### EXERCISE PROMPT
Among the entries below, one line contains "Hey Brother – Avicii" and another contains "Khe Sahn - Cold Chisel". Transcribe those two lines and every line between them, exactly.

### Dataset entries

+++

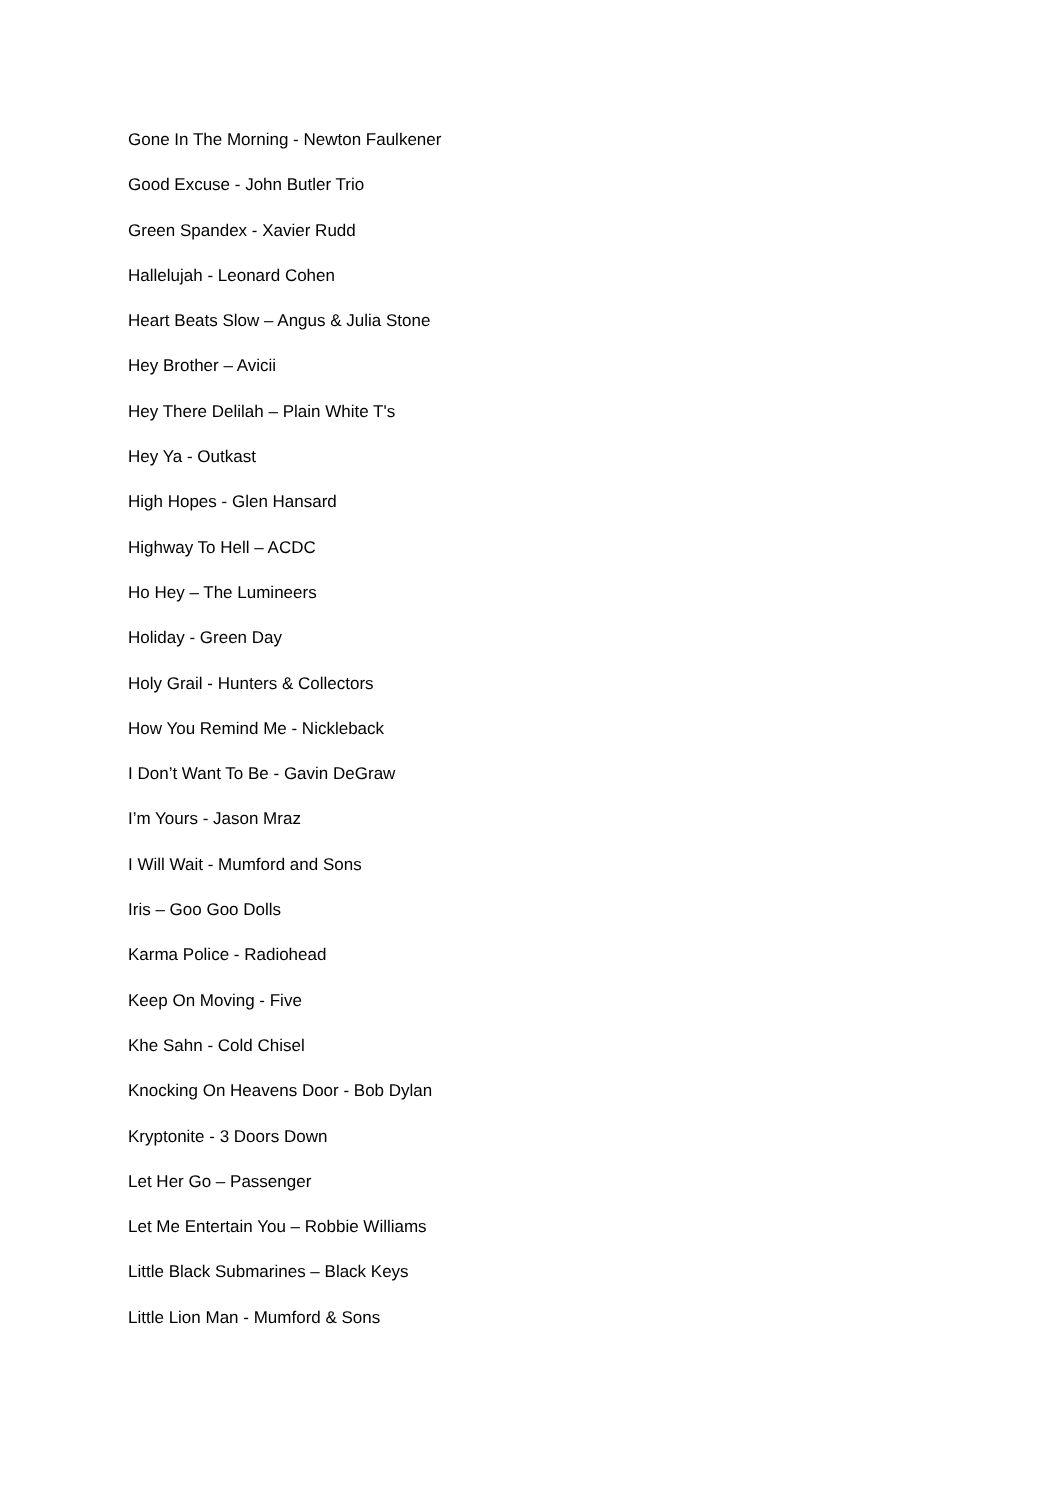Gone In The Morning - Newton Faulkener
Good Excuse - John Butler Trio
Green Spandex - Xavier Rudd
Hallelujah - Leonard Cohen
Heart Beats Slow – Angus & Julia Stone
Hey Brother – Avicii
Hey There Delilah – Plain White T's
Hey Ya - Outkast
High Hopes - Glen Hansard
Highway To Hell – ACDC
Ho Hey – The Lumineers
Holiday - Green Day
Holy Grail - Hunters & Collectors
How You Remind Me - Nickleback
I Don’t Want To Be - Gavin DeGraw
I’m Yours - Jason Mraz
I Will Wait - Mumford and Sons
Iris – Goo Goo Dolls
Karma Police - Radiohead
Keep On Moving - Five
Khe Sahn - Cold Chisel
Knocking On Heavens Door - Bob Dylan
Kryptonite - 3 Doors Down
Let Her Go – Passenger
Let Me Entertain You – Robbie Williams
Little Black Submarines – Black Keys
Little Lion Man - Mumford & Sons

+++

### RESPONSE TO THIS EXERCISE
Hey Brother – Avicii
Hey There Delilah – Plain White T's
Hey Ya - Outkast
High Hopes - Glen Hansard
Highway To Hell – ACDC
Ho Hey – The Lumineers
Holiday - Green Day
Holy Grail - Hunters & Collectors
How You Remind Me - Nickleback
I Don’t Want To Be - Gavin DeGraw
I’m Yours - Jason Mraz
I Will Wait - Mumford and Sons
Iris – Goo Goo Dolls
Karma Police - Radiohead
Keep On Moving - Five
Khe Sahn - Cold Chisel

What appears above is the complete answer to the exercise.